Home > Littérature > Ni pena ni miedo

de Denis Cardinaux  

Il est des moments où pour ne pas perdre l’espérance nous avons besoin de grands rappels. C’est peut-être pour cela que le 19 octobre dernier se déroulait une cérémonie étrange dans le désert d’Atacama[1]. Il s’agissait de célébrer les vingt ans de l'une des opérations de Land Art les plus importantes au monde[2], à laquelle de nombreux artistes chiliens avaient collaboré en vendant des œuvres. A environ soixante kilomètres au sud d’Antofagasta le dernier vers de La vie nouvelle[3] de Raúl Zurita fut tracé par des engins lourds sur plus de trois kilomètres, de sorte qu’il n’est visible entièrement que depuis le ciel[4].

« Ni peine ni peur », c’est ce qu’affirme cette phrase aussi brève qu'est longue et ambitieuse l’œuvre à laquelle il appartient (voir deux poèmes ici : https://terredecompassion.com/2013/08/09/la-vie-nouvelle-raul-zurita/). Comme les géoglyphes des peuplades ancestrales, ce poème est à la fois le témoignage d’une époque et l’affirmation de la victoire de la vie et du pardon sur le deuil et la terreur. Le poète affirmait dans une interview : « Il y a beaucoup de significations possibles. L’une d’entre elles, pour moi, c’est la présence qu’a toujours le désert, comme l’image la plus exacte et la plus profonde de l’âme contemporaine : son néant apparent, mais il suffit d’un changement de lumière au lever du soleil pour qu’il se transforme absolument en autre chose. Aridité totale, et en même temps, une certaine grandeur qui subjugue »[5].

A la fin du rite d’offrande à la terre[6] qui concluait cette opération de restauration destinée également à faciliter l’accès au lieu, le poète, très ému affirmait : « Ce fut un moment merveilleux, très fort, par l’intermédiaire duquel un être humain comme les autres prend part au désert et prend part à tout. Je suis très ému et très reconnaissant. Ce ciel qu’on voit avec un bleu si intense qui s’unit ici avec ces tons multiples, infinis, du désert, ne peut pas faire autre chose que de nous apporter un message de paix, d’espérance et de solidarité ».
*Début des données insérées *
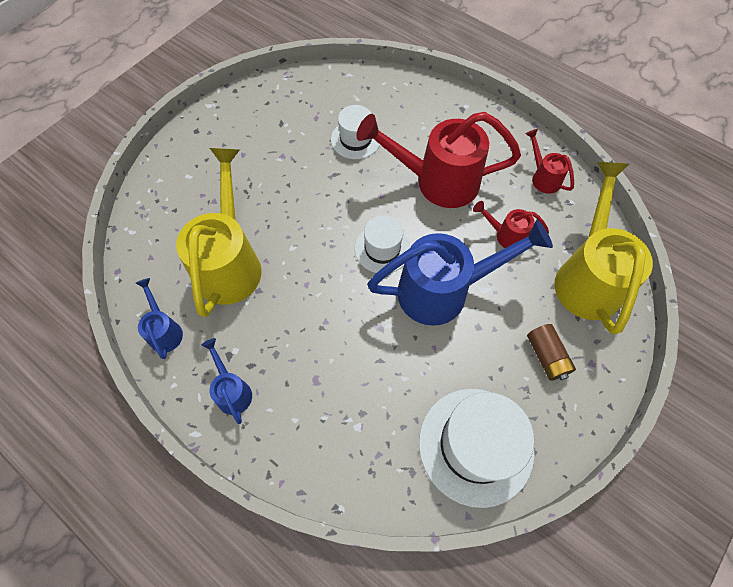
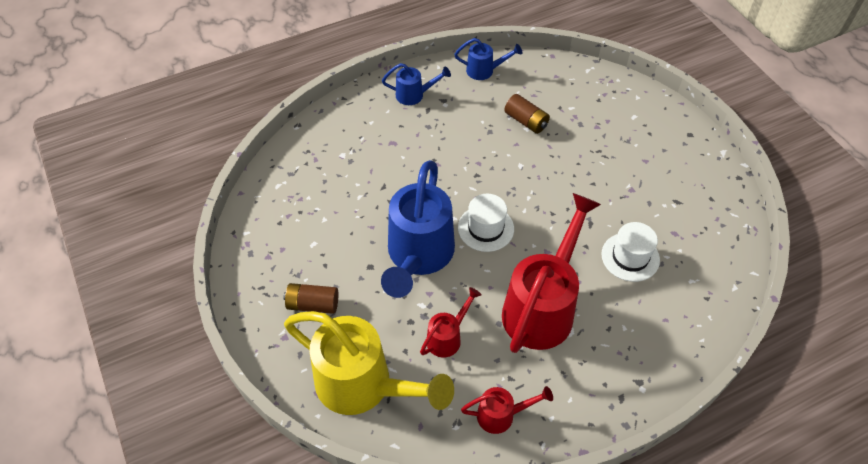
camera: 115 degrees right, 10 degrees down
yellow watering can [176,148,262,317] -> brown battery [504,94,550,134]
white hat [419,389,535,508] -> none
Pour que l’espérance ne défaille pas, il faut parfois aller jusqu’à écrire des poèmes au bulldozer. Que tous ceux qui sont assaillis par l’épreuve se souviennent qu’en un geste d’amour prodigieux, un poète a tracé ce témoignage sur le visage desséché de notre vieille terre, comme un message écrit en notre nom à tous pour que le ciel en reçoive la prière secrète.

 


[1] On pourra trouver d’autres détails sur ces deux articles en espagnol : http://www.region2.cl/rescataran-geoglifo-de-raul-zurita-ni-pena-ni-miedo/ ; http://www.elmensajero.cl/?p=38623
[2] Cette vidéo montre l’exposition « Ecritures matérielles » (avril 2013) qui reprend tous les travaux de Zurita sur la nature.

Voir également l’article suivant : http://www.bibliotecanicanorparra.cl/eventos/exposicion-raul-zurita-escritura-material/
[3] Raúl Zurita, La Vida Nueva, Editorial Universitaria, Santiago 1994, 536 pages.
[4] Ce n’était pas le premier essai de Zurita. Le 2 juin 1982, cinq avions avaient tracé dans le ciel de New York une étrange litanie dont les photos scandent son chef d’œuvre : Anteparaíso. Vous découvrirez cette réalisation dans ce document exceptionnel :

 

 

[5] Piña Juan Andrés, Raúl Zurita : abrir los ojos, mirar hacia el cielo, en Conversaciones con la poesia chilena, pehnes, Pehuén Editores, Santiago, 1990, 197-233
[6] «El pago a la tierra» (littéralement : le tribut ou le paiement à la terre) est un rite aymara encore pratiqué aujourd’hui.